Donald Trump choc: “Putin un killer? Neanche l’America è innocente”

6 Feb 2017 8:29 - di Redazione
Se Vladimir Putin è un assassino, «neanche l’America è innocente». La frase-shock è l’ultimo tabù violato da Donald Trump. Alle quattro del pomeriggio del Super Bowl, davanti a un’audience record in occasione dell’evento sportivo più popolare. Trump propone una sorta di equivalenza morale fra gli Stati Uniti e i regimi totalitari. Accade nell’intervista a un giornalista amico. Bill 0’Reilly di Fox News, che la rete di Rupert Murdoch manda in onda all’inizio della super-partita. O’Reilly, da vecchio conservatore che non si rassegna a diventare filo-russo, incalza il presidente: «Putin è un assassino». La risposta di Trump: «Ci sono un sacco di assassini. Che cosa credi? Che il nostro Paese sia così innocente?». La sua conclusione: «È meglio andare d’accordo con la Russia, e se ci aiuta nella lotta contro il terrorismo islamico nel mondo intero, è una buona cosa», si legge su “la Repubblica“.
 
Trump fa arrabbiare anche i repubblicani
 
Le frasi su Putin provocano sdegno anche dentro il partito repubblicano.

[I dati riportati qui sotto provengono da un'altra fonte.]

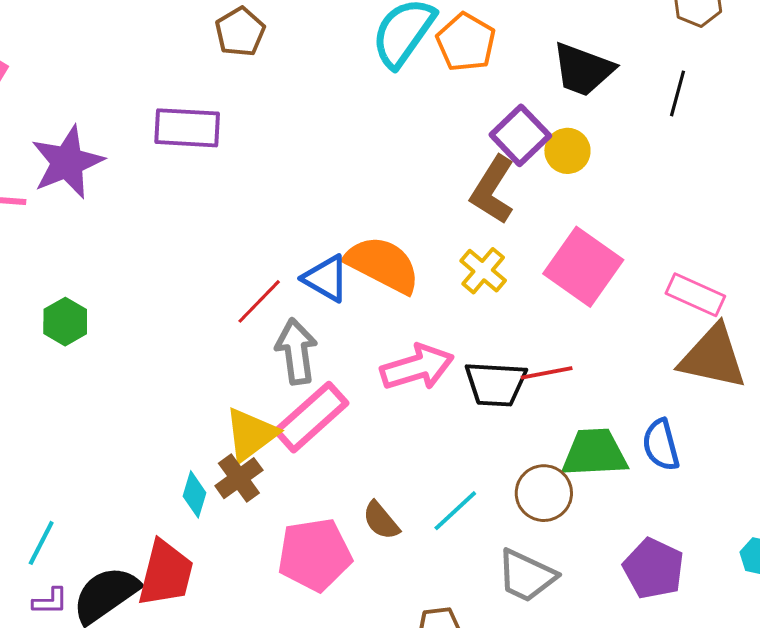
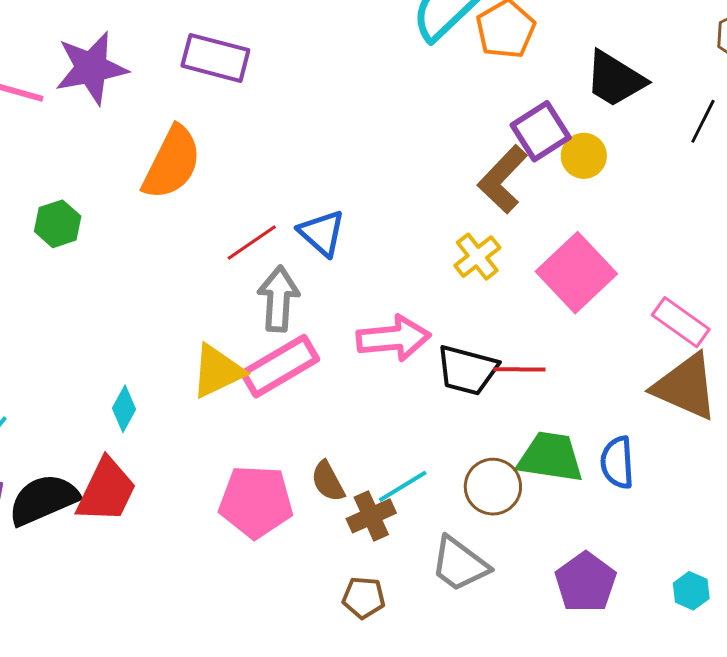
orange semicircle: (383, 265) -> (172, 163), moved, turned 78
brown cross: (239, 478) -> (371, 516), moved
cyan diamond: (195, 494) -> (124, 409), moved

Il senatore Marco Rubio della Florida, che fu un rivale di Trump per la nomination repubblicana, sbotta: «No, qui da noi non avveleniamo gli oppositori. Non siamo uguali a Putin». Un altro senatore repubblicano, Ben Sasse, respinge «ogni equivalenza con i banditi omicidi che difendono il regime corrotto di Putin». L’editorialista Bret Stephens del giornale (conservatore) Thè Wall Street Journal scrive: «Mai nella storia un presidente degli Stati Uniti ha diffamato così il proprio Paese». Lo stesso Wall Street Journal decide di mettere in evidenza sul sito la vicenda di un proprio collaboratore russo in fin di vita per essere stato avvelenato dopo avere criticato il Cremlino.
 
Trump si allontana dallo stile di Reagan
 
L’antefatto è l’antica polemica dei repubblicani contro Barack Obama, accusato dalla destra di essere «il presidente che va in giro per il mondo a chiedere scusa a tutti». Lo criticavano per il suo vizio di ammettere errori, contraddizioni tra i valori proclamati dall’America e la realtà della politica estera, gli appoggi a regimi autoritari e liberticidi, gli orrori di Guantanamo e Abu Graib, ecc. Trump varca una soglia ben diversa, si pone su un terreno simile ai populismi europei di Orban, Farage, Le Pen, Grillo o Salvini: la sua frase su Putin suona come un “così fan tutti, noi compresi” ed è uno strappo anche rispetto al suo modello Ronald Reagan, che non avrebbe mai equiparato i valori dell’Occidente con quelli in voga a Mosca.